Janssen, M. A., Goldstone, R. L., Menczer, F., & Ostrom, E. (2008). Effect of rule choice in dynamic interactive spatial commons. International Journal of the Commons, 2, 288-312.
This paper uses laboratory experiments to examine the effect of an endogenous rule change from open access to private property as a potential solution to over-harvesting in commons dilemmas. A novel, spatial, real-time renewable resource environment was used to investigate whether participants were willing to invest in changing the rules from an open access situation to a private property system. We found that half of the participants invested in creating private property arrangements. Groups who had experienced private property in the second round of the experiment, made different decisions in the third round when open access was re-instituted in contrast to groups who experienced three rounds of open access. At the group level, earnings increased in Round 3, but this was at a cost of more inequality. No significant differences in outcomes occurred between experiments where rules were imposed by the experimental design or chosen by participants.
Landy, D. H., Jones, M. N., & Goldstone, R. L. (2008). How the appearance of an operator affects its formal precedence. Proceedings of the Thirtieth Annual Conference of the Cognitive Science Society, , (pp. 2109-2114). Washington, D.C.: Cognitive Science Society
Two experiments test predictions of a visual process-driven model of multi-term arithmetic computation. The visual process model predicts that attention should be drawn toward multiplication signs more readily than toward plus signs, and that narrow spaces should draw gaze comparably to multiplication signs. Although both of these predictions are verified by behavioral response measures and eye-tracking, the visual process model cannot account for patterns of early looking. The results suggest that people strategically deploy visual computation strategies.

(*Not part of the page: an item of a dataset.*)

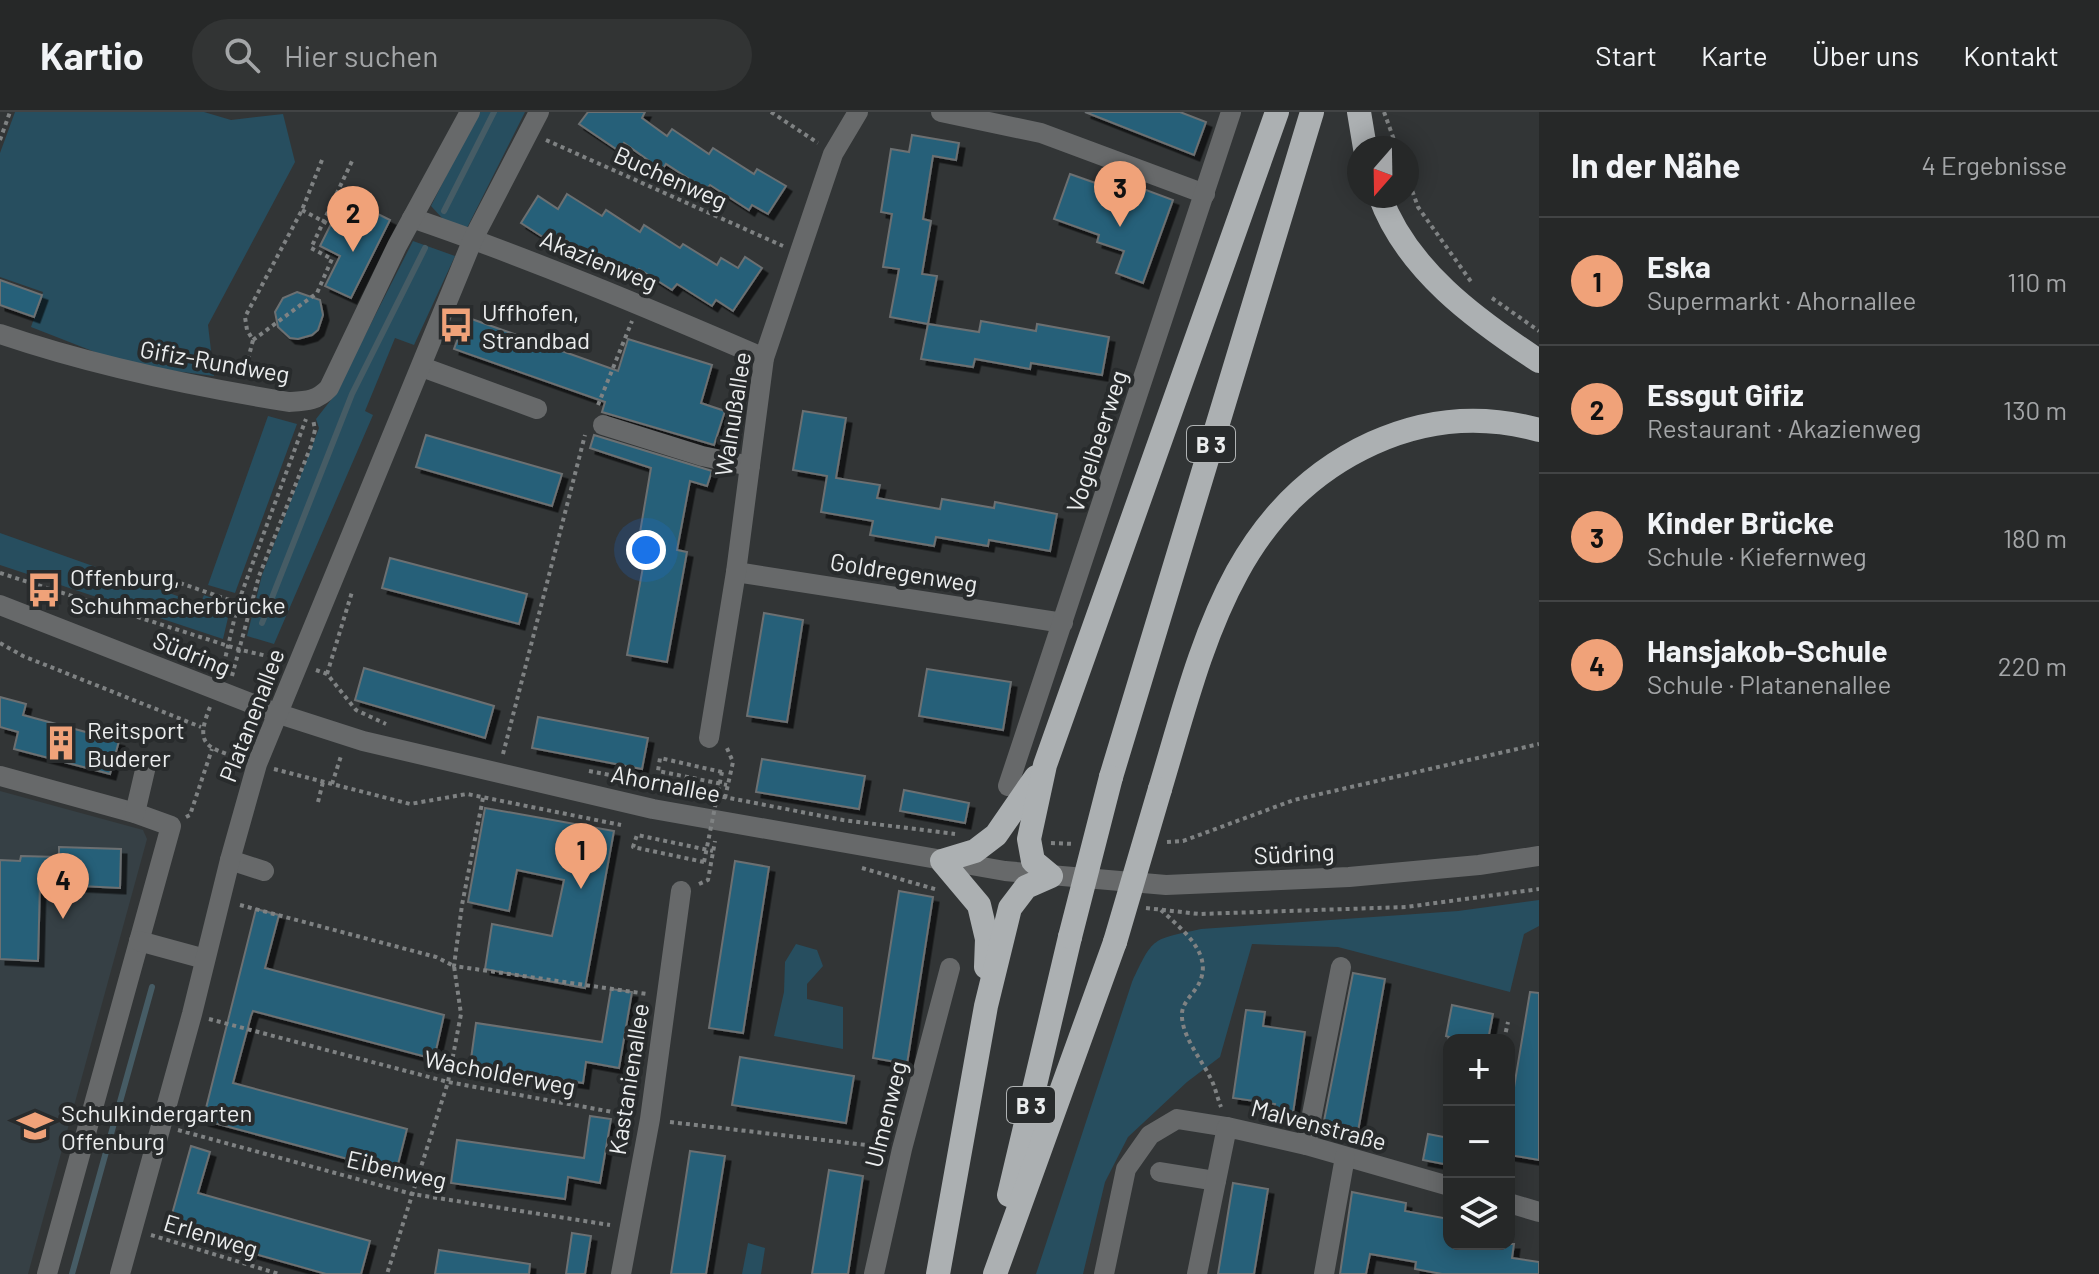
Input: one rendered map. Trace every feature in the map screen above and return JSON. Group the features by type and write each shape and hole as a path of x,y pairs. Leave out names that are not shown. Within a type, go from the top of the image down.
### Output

Mason, W. A., Jones, A., & Goldstone, R. L. (2008). Propagation of innovations in networked groups. Journal of Experimental Psychology: General, 137, 422-433.
A novel paradigm was developed to study the behavior of groups of networked people searching a problem space. We examined how different network structures affect the propagation of information in laboratory-created groups. Participants made numerical guesses and received scores that were also made available to their neighbors in the network. The networks were compared on speed of discovery and convergence on the optimal solution. One experiment showed that individuals within a group tend to converge on similar solutions even when there is an equally valid alternative solution. Two additional studies demonstrated that the optimal network structure depends on the problem space being explored, with networks that incorporate spatially-based cliques having an advantage for problems that benefit from broad exploration, and networks with greater long-range connectivity having an advantage for problems requiring less exploration.